Saturday, November 1, 2008

Handmade Shaman Drums from Finnish Lapland

The Sámi drums are oval wooden frames (South Sámi gievrie) or bowls (North Sámi goavddis) covered with reindeer skin. The drum skins are decorated with traditional shamanistic patterns.

Characterized by a central Sun Cross and an unbroken path around the edge. Individual figures are commonly placed on the arms of the sun-cross, on the outer path or floating between these. The typical symbols on a Sami drum are gods (Thunder, Horn, Wind and Mother), people, reindeer and other animals and different kind of tools. Every drum is unique and one will never find two quite alike.

The Sámi (Saame in Finnish) have lived in Finland since ancient times. According to current belief, the Sámi are ethnically the offspring of development that covered many generations. They are thought to have descended from the people who settled in Fennoscandia after the last Ice Age, about 7,500 years BC.

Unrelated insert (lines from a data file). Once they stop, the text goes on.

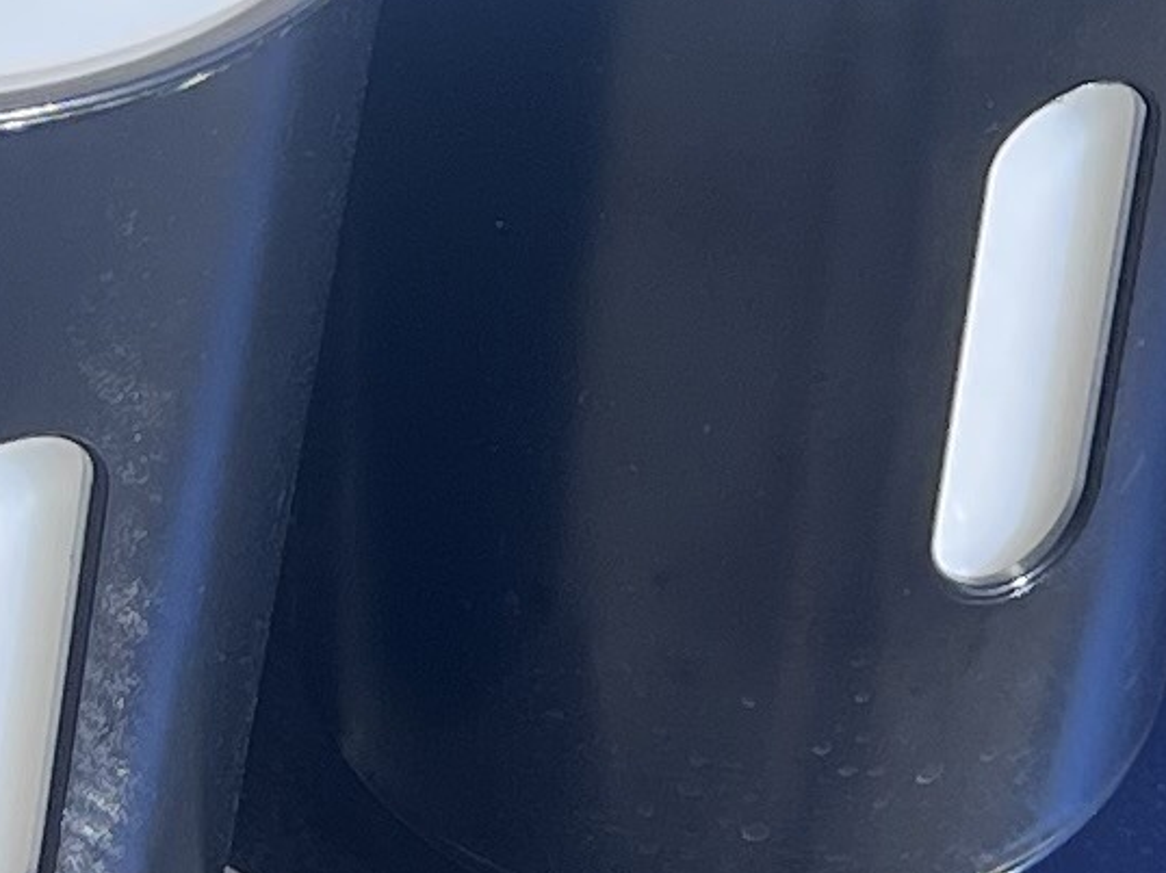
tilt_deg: -31.8
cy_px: -776
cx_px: 1257
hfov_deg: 10.0
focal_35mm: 195
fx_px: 6565
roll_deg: -2.1
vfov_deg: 7.4
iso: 50
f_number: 1.5
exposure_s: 1/1934
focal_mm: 5.7
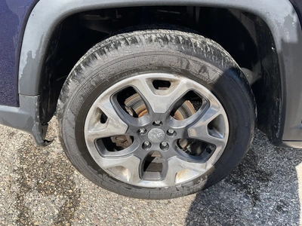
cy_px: 113
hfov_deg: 61.7
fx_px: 253
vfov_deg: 48.2
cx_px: 151
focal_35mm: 29
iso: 25
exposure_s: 1/666
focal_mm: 3
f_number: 1.8
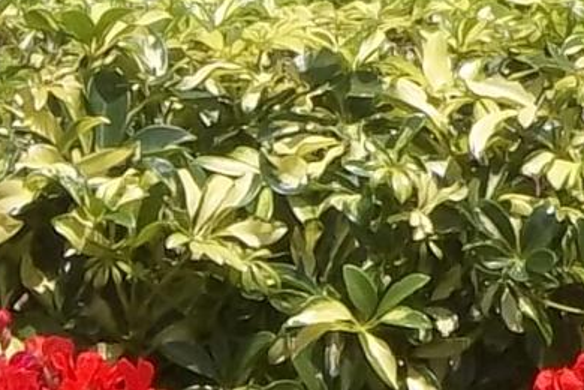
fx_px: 8159
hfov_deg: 4.1
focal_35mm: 503
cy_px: -233
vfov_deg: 2.7
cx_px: 791
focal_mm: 11.2
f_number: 5.6
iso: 80
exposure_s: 1/500
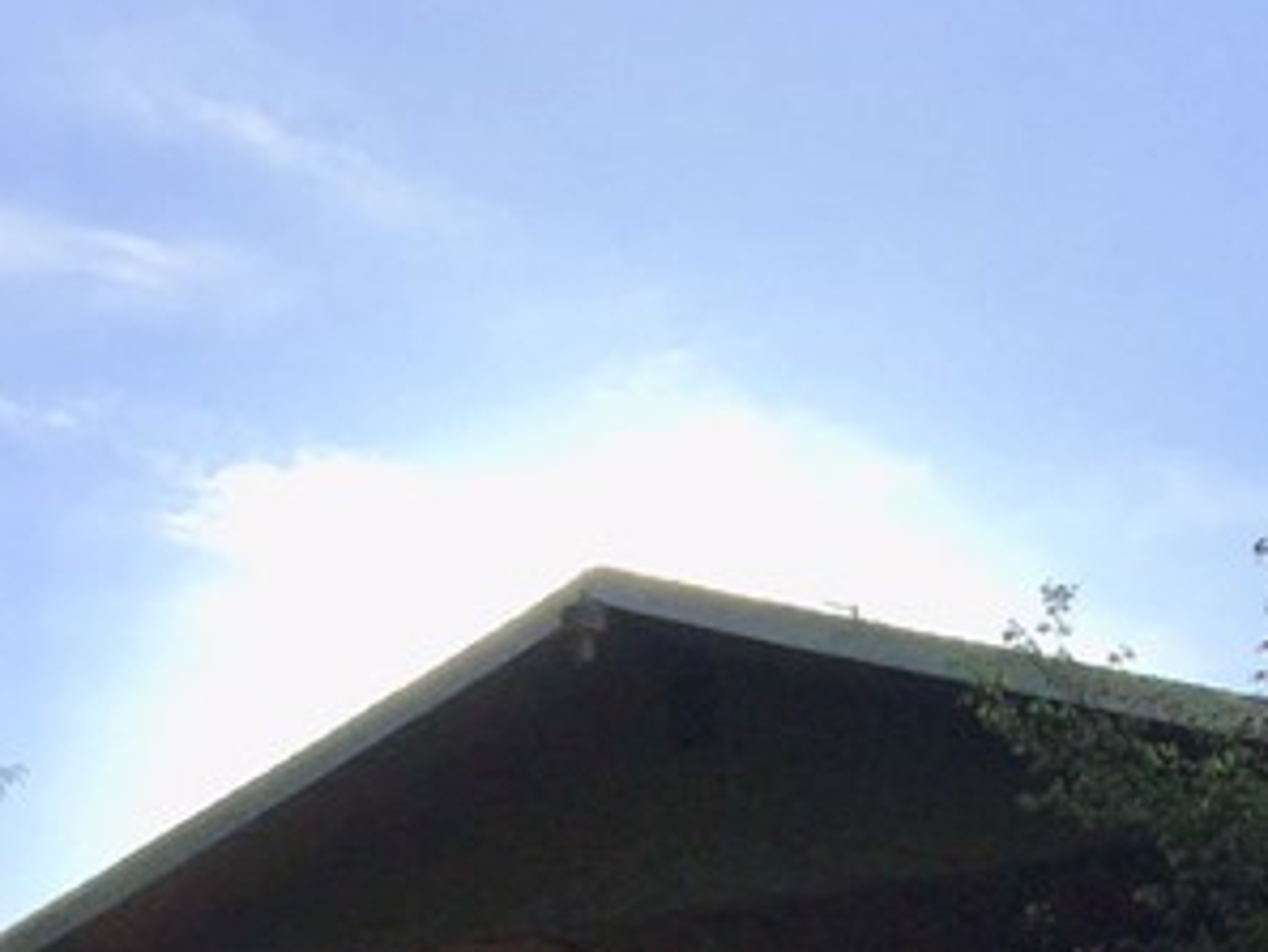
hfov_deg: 19.0
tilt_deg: +13.4
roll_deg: +1.3
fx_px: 3665
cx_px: 1294
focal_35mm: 100
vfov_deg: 14.2
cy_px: 1251
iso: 25
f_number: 2.2
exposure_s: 1/1672
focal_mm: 4.15
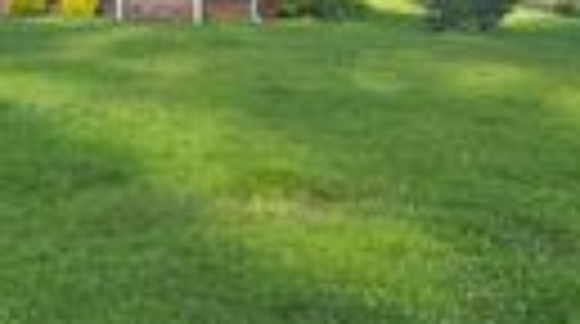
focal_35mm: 55
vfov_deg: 20.4
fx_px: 844
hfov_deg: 34.7
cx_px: 9
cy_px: -58
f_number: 2.2
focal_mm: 2.2
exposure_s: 1/769
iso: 50
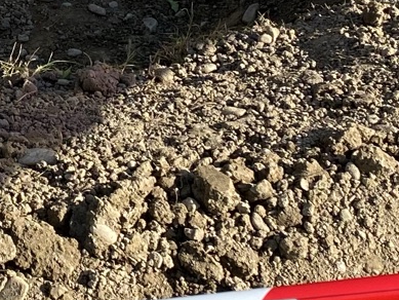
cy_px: -5
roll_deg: +0.6
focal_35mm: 137
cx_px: -41
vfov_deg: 10.7
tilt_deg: -40.1
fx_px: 1580
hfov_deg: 14.1
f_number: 1.8
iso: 32
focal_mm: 4.25
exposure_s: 1/1412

The old Sámi religion was founded on an animistic world-view and a shamanistic form of worship in which drumming on the "runebomme" (ritual drum) and traditional chanting, yoiking, were of great importance. Nature was considered life-giving, and mountains, stone formations and lakes could be of help to the people if they worshipped them and brought them sacrificial gifts. Natural phenomena were gods. The sun (Paivo) had a central place, not as a personified god, but as a basic cosmic force, which extended its rays across the world and carried the personified gods on its rays. These gods were not people, but intermediary figures between human beings and greater forces. Dierpmis (the god of thunder) was worshipped fervently. Bieggolmmái (the god of wind), mánnu (the moon) and áhcolmmái (the god of water) were revered because they had the power to improve people’s conditions.